(What to do) Would you repeat every entry below word for word but drop the images?

(Collected data)
==============================
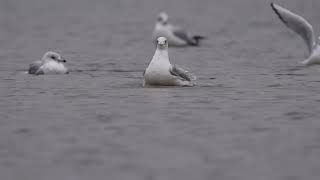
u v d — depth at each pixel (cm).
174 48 3231
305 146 1333
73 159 1264
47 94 1894
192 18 5138
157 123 1524
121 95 1850
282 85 2031
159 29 3328
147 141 1376
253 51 3047
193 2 6944
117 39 3656
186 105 1711
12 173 1195
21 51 3088
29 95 1883
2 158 1275
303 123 1518
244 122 1530
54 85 2047
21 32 4094
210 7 6266
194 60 2731
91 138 1402
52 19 5066
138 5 6650
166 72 1934
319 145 1338
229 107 1691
==============================
(Solution)
u v d — depth at each pixel (cm).
174 48 3231
305 146 1333
73 159 1264
47 94 1894
192 18 5138
157 123 1524
121 95 1850
282 85 2031
159 29 3328
147 141 1376
253 51 3047
193 2 6944
117 39 3656
186 105 1711
12 173 1195
21 51 3088
29 95 1883
2 158 1275
303 123 1518
244 122 1530
54 85 2047
21 32 4094
210 7 6266
194 60 2731
91 138 1402
52 19 5066
138 5 6650
166 72 1934
319 145 1338
229 107 1691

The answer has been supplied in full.